**Records for the task:**
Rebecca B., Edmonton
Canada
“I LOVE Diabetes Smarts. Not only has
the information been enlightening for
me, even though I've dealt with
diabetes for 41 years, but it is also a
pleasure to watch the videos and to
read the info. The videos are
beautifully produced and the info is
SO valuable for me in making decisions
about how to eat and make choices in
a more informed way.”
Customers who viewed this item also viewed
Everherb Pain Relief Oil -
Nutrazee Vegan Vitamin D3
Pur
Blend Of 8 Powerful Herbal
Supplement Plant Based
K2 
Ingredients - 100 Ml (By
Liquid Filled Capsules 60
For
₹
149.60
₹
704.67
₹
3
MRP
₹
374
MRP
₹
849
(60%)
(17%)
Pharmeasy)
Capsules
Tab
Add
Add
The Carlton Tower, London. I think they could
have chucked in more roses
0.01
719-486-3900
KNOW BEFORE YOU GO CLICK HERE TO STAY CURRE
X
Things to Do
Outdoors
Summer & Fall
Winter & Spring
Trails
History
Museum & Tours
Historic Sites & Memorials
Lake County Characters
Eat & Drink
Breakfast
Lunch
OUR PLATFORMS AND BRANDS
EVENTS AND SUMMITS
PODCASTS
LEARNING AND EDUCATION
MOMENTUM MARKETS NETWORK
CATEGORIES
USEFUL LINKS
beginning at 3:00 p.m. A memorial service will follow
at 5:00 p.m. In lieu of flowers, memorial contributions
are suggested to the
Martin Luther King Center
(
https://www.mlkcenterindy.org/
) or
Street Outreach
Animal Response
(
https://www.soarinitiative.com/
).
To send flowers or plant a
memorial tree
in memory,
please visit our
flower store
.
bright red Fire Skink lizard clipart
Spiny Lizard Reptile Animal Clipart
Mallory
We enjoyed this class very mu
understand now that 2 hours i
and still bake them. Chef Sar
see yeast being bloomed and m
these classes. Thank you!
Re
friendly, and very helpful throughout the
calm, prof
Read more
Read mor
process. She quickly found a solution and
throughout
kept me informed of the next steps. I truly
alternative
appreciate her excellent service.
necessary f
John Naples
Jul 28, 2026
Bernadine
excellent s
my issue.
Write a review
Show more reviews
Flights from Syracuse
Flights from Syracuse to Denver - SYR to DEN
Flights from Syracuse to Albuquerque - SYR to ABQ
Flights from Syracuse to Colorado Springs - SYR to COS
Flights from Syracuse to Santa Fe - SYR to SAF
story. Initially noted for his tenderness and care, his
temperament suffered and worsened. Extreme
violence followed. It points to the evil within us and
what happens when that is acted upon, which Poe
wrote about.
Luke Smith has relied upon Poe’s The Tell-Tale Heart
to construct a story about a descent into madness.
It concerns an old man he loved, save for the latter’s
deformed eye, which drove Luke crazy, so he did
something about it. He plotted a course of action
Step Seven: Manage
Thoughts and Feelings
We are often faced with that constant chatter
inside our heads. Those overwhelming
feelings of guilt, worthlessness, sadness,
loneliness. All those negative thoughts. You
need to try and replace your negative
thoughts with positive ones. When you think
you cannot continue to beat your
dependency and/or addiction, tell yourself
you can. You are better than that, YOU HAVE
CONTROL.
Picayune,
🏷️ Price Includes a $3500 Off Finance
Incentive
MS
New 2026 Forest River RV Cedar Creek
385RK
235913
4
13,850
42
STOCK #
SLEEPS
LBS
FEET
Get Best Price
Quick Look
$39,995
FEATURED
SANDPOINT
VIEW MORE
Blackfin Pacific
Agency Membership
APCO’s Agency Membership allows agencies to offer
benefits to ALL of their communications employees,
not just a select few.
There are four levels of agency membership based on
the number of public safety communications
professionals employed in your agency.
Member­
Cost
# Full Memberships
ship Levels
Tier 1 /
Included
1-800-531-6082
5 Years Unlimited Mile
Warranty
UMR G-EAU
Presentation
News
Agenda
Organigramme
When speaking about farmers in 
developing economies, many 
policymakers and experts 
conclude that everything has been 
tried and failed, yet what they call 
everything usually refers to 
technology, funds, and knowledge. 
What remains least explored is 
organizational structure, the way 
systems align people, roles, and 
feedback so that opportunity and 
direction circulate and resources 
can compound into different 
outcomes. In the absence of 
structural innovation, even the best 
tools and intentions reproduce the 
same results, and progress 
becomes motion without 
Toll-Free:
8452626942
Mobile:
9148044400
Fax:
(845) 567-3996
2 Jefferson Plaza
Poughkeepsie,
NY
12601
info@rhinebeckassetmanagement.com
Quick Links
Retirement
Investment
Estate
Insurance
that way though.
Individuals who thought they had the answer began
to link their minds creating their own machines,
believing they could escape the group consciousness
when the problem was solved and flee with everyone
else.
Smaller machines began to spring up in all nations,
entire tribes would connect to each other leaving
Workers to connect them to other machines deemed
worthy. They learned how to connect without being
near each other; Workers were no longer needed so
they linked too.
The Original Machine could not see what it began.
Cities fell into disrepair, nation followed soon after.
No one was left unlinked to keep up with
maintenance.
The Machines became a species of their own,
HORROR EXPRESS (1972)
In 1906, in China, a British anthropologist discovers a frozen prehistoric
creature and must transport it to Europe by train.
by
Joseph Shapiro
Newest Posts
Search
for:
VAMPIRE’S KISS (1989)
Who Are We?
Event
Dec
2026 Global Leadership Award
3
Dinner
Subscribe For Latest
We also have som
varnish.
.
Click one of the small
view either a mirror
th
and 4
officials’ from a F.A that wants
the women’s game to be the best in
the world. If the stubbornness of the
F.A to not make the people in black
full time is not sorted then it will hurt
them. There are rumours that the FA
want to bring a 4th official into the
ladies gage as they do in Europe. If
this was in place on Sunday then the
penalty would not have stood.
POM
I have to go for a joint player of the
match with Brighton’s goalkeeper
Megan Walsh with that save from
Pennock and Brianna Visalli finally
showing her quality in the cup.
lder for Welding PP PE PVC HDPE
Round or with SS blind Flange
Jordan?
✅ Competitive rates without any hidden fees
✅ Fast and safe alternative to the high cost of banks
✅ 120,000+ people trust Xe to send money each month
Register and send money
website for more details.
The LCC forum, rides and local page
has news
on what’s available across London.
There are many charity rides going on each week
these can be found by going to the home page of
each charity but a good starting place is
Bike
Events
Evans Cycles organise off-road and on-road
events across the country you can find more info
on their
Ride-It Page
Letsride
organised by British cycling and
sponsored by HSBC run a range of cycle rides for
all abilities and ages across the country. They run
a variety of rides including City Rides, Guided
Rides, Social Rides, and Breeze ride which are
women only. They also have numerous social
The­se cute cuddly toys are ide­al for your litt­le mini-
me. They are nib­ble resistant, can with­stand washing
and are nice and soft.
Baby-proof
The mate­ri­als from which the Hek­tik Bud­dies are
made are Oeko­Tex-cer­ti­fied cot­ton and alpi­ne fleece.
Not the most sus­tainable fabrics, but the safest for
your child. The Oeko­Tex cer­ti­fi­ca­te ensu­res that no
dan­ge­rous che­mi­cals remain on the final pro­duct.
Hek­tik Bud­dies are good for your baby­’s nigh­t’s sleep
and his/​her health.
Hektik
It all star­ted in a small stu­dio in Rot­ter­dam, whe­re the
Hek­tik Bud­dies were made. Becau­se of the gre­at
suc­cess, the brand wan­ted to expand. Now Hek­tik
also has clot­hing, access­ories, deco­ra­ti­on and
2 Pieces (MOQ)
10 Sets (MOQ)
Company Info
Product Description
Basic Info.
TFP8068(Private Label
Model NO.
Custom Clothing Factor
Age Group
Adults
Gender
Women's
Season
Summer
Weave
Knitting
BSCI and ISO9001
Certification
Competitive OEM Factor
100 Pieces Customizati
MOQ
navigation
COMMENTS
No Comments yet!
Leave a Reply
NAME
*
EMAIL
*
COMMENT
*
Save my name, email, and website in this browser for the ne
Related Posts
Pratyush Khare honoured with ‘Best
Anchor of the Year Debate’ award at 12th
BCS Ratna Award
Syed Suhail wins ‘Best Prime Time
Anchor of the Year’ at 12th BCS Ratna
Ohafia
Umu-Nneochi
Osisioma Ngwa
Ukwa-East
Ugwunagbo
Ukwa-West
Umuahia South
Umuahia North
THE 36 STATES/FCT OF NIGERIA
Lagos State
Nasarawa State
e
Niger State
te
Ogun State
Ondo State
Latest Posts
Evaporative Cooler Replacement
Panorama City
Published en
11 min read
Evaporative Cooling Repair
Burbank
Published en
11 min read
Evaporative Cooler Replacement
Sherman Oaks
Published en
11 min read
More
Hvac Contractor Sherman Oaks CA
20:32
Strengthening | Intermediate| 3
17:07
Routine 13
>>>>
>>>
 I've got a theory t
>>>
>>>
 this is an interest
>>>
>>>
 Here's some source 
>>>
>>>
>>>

**What to work on:** The lines from the top of the data above down to the line containing "Everherb Pain Relief" are to be copied exactly; no other line should appear.

**Response to the exercise:**
Rebecca B., Edmonton
Canada
“I LOVE Diabetes Smarts. Not only has
the information been enlightening for
me, even though I've dealt with
diabetes for 41 years, but it is also a
pleasure to watch the videos and to
read the info. The videos are
beautifully produced and the info is
SO valuable for me in making decisions
about how to eat and make choices in
a more informed way.”
Customers who viewed this item also viewed
Everherb Pain Relief Oil -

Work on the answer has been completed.